Today it's time for our first before the last emotion in our series. Today, we're gonna talk about thrills. Although the name is similar to the genre of thrillers, there's no real connection between the 2. Thrills are the moment of sudden sensation, when all hell broke lost.
The main way to create thrills in the players is through spectacle scenes. Think about the sinking of the Titanic in the movie, think about the dinosaurs in Jurassic Park. Opening with a spectacle scene is one of the best attention grabbers there are. There are 2 things to remember when opening a story with a spectacle scene:
The first is not to overdo it at the expense of the story. If it's too much, or not important, or not connected, there's no use for this opening.

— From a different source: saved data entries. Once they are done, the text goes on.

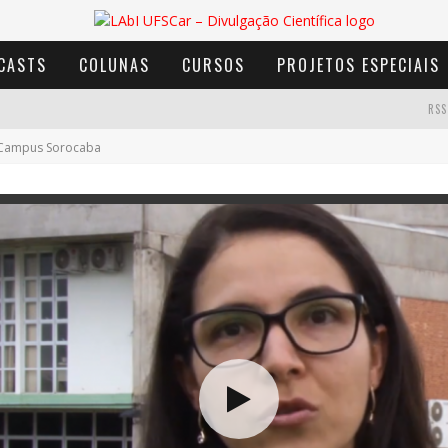
CASTS
COLUNAS
CURSOS
PROJETOS ESPECIAIS
RSS
Campus Sorocaba
AVENTURA COM OS MOINHOS DE VENTO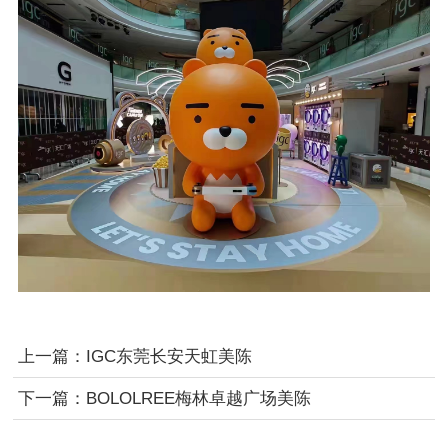
上一篇：
IGC东莞长安天虹美陈
下一篇：
BOLOLREE梅林卓越广场美陈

The second is to think about what place the PCs will fill in this scene. If there's no role for them there, maybe passing on this scene and opening with how it affects the PCs will be better. Think about the opening scene of The Matrix, part of why it's so great is that here we get Trinity and not just some kind of hacker who talks with her. If the scene can help to establish the characters, so much the better.
When speaking of the opening scene of The Matrix, we can't leave behind the sequence it's part of, the escape sequence of Trinity. Escapes are another great way to bump up the thrills in the story. En escape sequence done right can change everything. Make everything immediate, and the story and players will thank you.
But escape sequences don't have to be done by the PCs, as they can learn of an escape done by the villain. When the characters are there to investigate a crime scene, or an escape from prison scene, narrating their findings in flashbacks to the event itself can prove quiet useful. Always remember one thing when doing this kind of thing, though, it has to be short and it has to give only parts of the crime and not all of it. Strive to give only 50-60% of the crime and let the players fill the rest for themselves (and it's always better to let them fill the dirty parts by themselves).
Another way to get this thrill we're so longing for is by using short intervals of violence. Short intervals that are brutal and dirty are far more thrilling than long tactical fighting. The villains ambush the players, and they have to get to a safe zone while bullets fill the air, the famous monster goes out of the water and advances like an unstoppable nature force into the city, destroying it like a hurricane... This kind of thing is far more thrilling than the orcs who come to kill the PCs and the battle in squares that comes afterwards.
Violence can be replaced by sexuality, though. Think about some of the horror movies we all like to see. Sex=death, and the thrill is in both of this sides of the equation. Now, I'm not saying make the story a porn story or something, but a little sexual conflict here or there does come with its merits.
A better way to use sexuality in the story is by combining it with violence. The sex=death is one way to do this, but there are also other ways to do it. If one of the characters goes to sleep after a wild night and wakes up only to find a dagger near his/her throat, you'll feel the thrilling atmosphere that controls the room.
Before I close for today, there's one thing that I can't discuss thrills and not discuss it, fights. Fights are one of the oldest aspects of the RPGs (and of stories also), but they stopped being this thrilling when they stretch for too long or become too tactical. Although I discussed how to enhance the battles here and here (and also in here), there is also one thing that we can learn from Unknown Armies: making the battles short, brutal and chaotic makes battles less common in the first place, but when they come... The thrills that come with it can challenge action movies.
Another technique is by making the situations more complex, like battling on a driving van, a flying carpet or on a train. If you'll succeed in making a battle between a motorcycle driver (probably the PC) to the villain on the roof of the train, with a chase scene combined with a fight scene, it's gonna be one of the fight scenes of the game.
So, that's about it for today, how about you? How do you thrill your players?